For me, when it comes to sports, size matters.
Aside from rugby, I don’t follow much, but when a World Cup comes along I stock up on flags and facepaint and embarrass myself.
I don’t even think the games matter much to me; I just like being in a large group that’s laughing and shouting and emoting. It’s so easy to find common ground with strangers.
After the Fifa World Cup last year a newspaper columnist commented that events like this in SA don’t show us how we are, they show us what we could be like.
There was none of the clichéd violent rivalry associated with soccer. What the World Cup did was make it easier to talk to those from different backgrounds and contrasting cultures. Not just internationally, but local ‘Others’ we South Africans know so little about, and associate so seldom with.

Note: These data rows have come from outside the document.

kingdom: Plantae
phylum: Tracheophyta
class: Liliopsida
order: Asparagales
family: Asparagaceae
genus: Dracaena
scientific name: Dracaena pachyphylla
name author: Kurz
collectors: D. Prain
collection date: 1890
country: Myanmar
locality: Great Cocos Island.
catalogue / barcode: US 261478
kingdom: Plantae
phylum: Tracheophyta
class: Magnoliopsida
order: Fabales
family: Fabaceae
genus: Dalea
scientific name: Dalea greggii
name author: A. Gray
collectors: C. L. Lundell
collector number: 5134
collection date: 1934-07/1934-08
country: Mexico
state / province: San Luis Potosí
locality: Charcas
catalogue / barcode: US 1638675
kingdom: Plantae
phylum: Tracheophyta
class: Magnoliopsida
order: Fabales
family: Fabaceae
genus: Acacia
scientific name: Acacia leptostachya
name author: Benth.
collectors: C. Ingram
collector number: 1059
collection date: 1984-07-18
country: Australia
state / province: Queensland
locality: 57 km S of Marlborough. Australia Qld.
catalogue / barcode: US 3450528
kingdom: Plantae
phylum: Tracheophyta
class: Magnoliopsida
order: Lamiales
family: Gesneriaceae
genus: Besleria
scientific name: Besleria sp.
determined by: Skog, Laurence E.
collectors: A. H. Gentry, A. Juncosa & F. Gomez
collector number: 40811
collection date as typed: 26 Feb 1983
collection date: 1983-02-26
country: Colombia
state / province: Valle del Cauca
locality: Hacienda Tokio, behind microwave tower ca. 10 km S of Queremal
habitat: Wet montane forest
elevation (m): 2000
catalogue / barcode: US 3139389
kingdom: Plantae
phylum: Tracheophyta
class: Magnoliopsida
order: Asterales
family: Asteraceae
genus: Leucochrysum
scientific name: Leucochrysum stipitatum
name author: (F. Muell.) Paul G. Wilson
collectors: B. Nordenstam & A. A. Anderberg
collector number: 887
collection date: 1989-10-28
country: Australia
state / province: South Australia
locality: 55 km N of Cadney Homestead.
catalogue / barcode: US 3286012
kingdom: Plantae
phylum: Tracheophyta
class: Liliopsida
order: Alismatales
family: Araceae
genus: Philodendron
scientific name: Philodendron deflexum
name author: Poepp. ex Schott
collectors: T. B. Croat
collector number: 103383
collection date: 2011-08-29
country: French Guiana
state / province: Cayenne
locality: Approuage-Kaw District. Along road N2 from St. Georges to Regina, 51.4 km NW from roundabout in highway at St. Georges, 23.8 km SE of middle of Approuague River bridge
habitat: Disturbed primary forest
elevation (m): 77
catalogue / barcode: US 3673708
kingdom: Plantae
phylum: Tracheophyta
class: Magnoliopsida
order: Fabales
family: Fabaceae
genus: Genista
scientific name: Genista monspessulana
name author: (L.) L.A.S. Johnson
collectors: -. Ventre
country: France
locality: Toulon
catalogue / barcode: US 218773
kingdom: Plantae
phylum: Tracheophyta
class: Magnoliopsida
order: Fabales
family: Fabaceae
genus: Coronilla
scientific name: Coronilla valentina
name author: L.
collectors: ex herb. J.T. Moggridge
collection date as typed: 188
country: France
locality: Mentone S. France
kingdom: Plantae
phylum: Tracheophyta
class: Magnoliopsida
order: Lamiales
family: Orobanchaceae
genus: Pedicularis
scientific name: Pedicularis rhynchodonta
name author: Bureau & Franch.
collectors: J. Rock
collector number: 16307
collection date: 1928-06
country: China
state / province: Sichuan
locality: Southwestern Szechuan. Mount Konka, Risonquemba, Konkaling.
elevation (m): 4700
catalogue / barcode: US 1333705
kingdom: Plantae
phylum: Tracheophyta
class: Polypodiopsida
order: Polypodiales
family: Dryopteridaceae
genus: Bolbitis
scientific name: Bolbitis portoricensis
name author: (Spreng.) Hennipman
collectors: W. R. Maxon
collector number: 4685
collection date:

And even now, when the cricket is being played so far away, it still seems natural to talk to the guy at the table next to yours. But if you took away the sport on TV it wouldn’t happen.
Other events lack this dynamic. At the recent Cape Town Festival I felt none of the camaraderie and Oneness a major sporting event infects us with.
Why is this? What is it about two teams smacking, kicking or passing a ball around that brings us together? How does a game dissolve the fear we seem to have about interacting with strangers?
Is it because we now feel we have something in common with the ‘Other’? Of all the people I met over that amazing month in 2010, I found I had a lot in common with most, if not all, of them.
I wonder if we had more things like this – things that somehow made us forget our fear and randomly befriend strangers – I wonder if our ideas would shift to such an extent that the attitude would become natural.
It would be natural to just talk to anyone. And it would be natural to not look at someone randomly talking to us as weird or over-friendly. We could learn so much when it became natural to not just stick to our ‘group’.
Imagine a South Africa where the goal isn’t to find a common identity – something that makes us all the same – but to enjoy and find fascination in the amalgam of identities and differences within our nation.